Remember, her colleagues in the Bush Administration misled Congress when they projected the ten-year cost of the Medicare drug benefit to be $400 billion.  (It will cost $1 trillion; that's how Washington really works.)  So she can afford to hire a couple hundred employees -- not that it should take that many -- and still come out ahead.  A one percent savings off the lowball estimate ($4 billion) dwarfs the alarmist supposed cost of administering this program (let's call it $250 million over ten years if it takes 250 $100,000-a-year employees to do the job).  If we use the current cost estimate, a 1% "shave" for Big Pharma would yield savings of $10 billion.

Yes, Virginia, there are transaction costs inherent in our inefficient health care system, and we have to make sure the savings don't land in the pockets of the benefit plan administrators, but there's no excuse for failing to use the market power of the federal government in negotiating drug prices.

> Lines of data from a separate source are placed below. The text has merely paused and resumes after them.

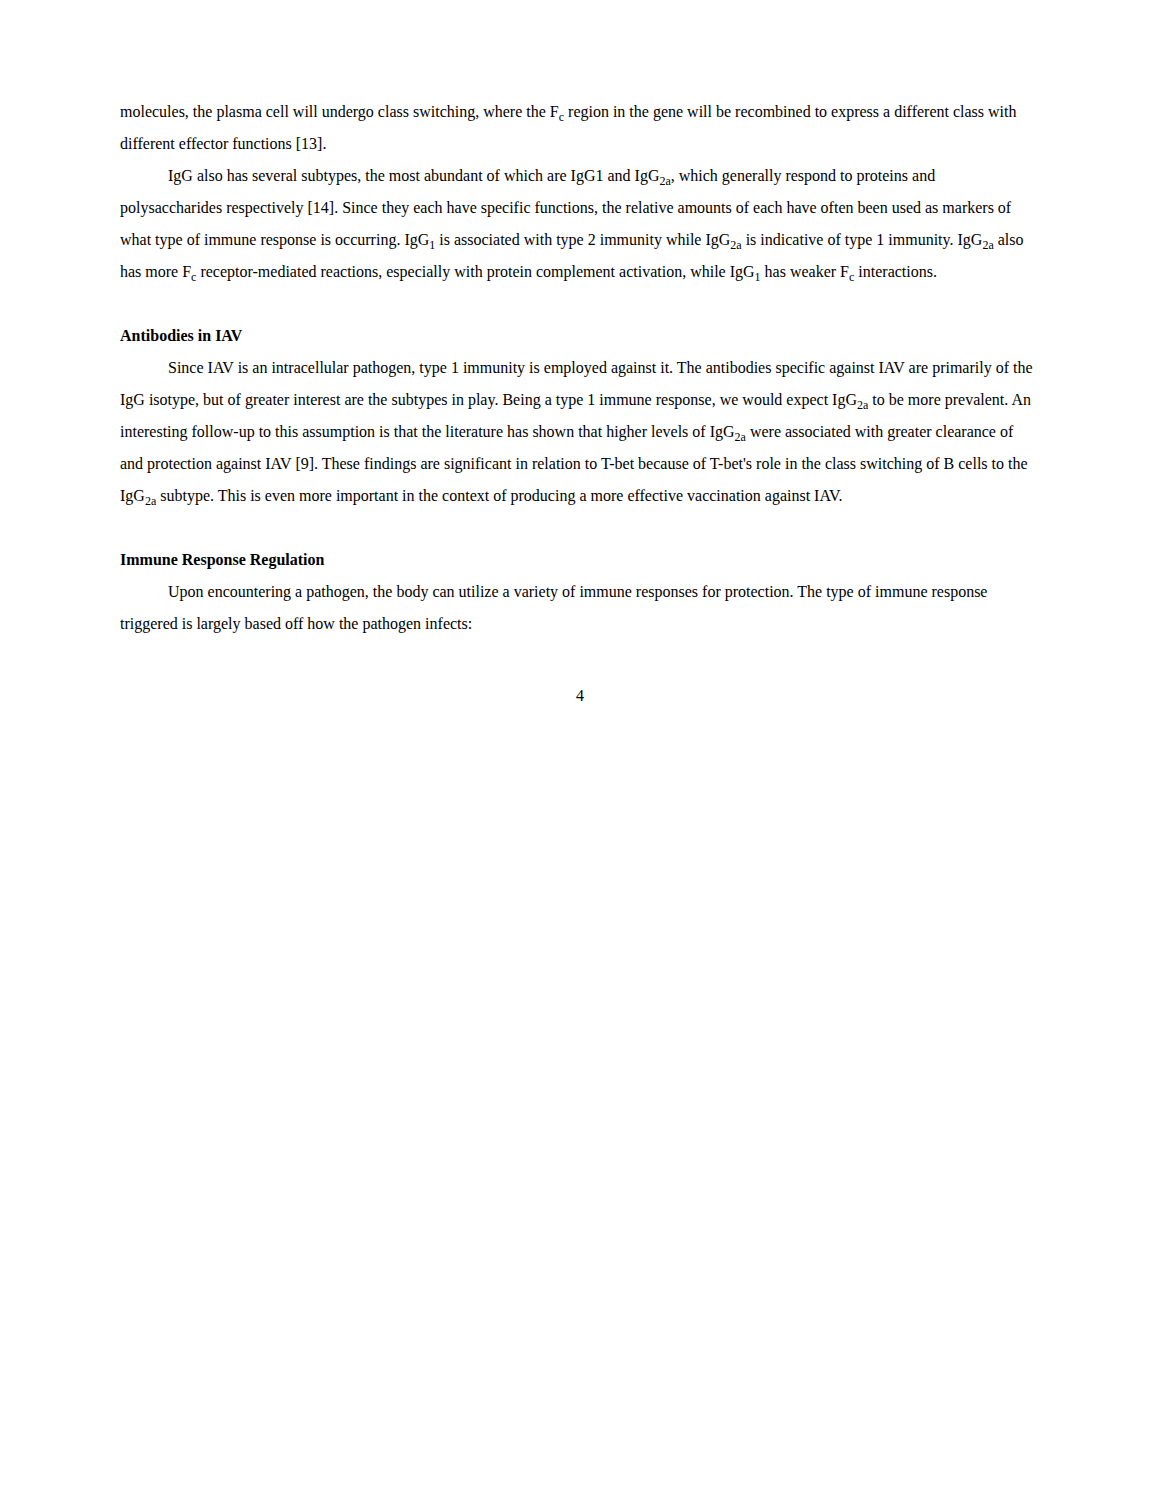molecules, the plasma cell will undergo class switching, where the Fc region in the gene will be recombined to express a different class with different effector functions [13].
IgG also has several subtypes, the most abundant of which are IgG1 and IgG2a, which generally respond to proteins and polysaccharides respectively [14]. Since they each have specific functions, the relative amounts of each have often been used as markers of what type of immune response is occurring. IgG1 is associated with type 2 immunity while IgG2a is indicative of type 1 immunity. IgG2a also has more Fc receptor-mediated reactions, especially with protein complement activation, while IgG1 has weaker Fc interactions.
Antibodies in IAV
Since IAV is an intracellular pathogen, type 1 immunity is employed against it. The antibodies specific against IAV are primarily of the IgG isotype, but of greater interest are the subtypes in play. Being a type 1 immune response, we would expect IgG2a to be more prevalent. An interesting follow-up to this assumption is that the literature has shown that higher levels of IgG2a were associated with greater clearance of and protection against IAV [9]. These findings are significant in relation to T-bet because of T-bet's role in the class switching of B cells to the IgG2a subtype. This is even more important in the context of producing a more effective vaccination against IAV.
Immune Response Regulation
Upon encountering a pathogen, the body can utilize a variety of immune responses for protection. The type of immune response triggered is largely based off how the pathogen infects:
4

Other issues on the agenda include looosening restrictions on federally-funded stem cell research.  The Times article continues:

Lawmakers are also likely to wrestle with these issues:

¶Many Democrats will try to reduce Medicare payments to managed care plans. They contend such plans are overpaid by about 10 percent. Insurers intend to fight back, with support from the Bush administration, Republican lawmakers and beneficiaries who see the plans as a way to obtain extra benefits at an affordable cost.

¶Congress faces a huge challenge in devising a new formula to pay doctors for treating Medicare patients. Under the current formula, doctors’ fees would be cut more than 4 percent a year for the next decade. Lawmakers are determined to avert such cuts, but see no easy way to pay the cost.  [See earlier HealthBlawg posts on this issue here and here.]

¶Democrats have drafted legislation to speed the approval of safe, low-cost versions of expensive biotechnology drugs, which account for a growing share of spending on pharmaceuticals.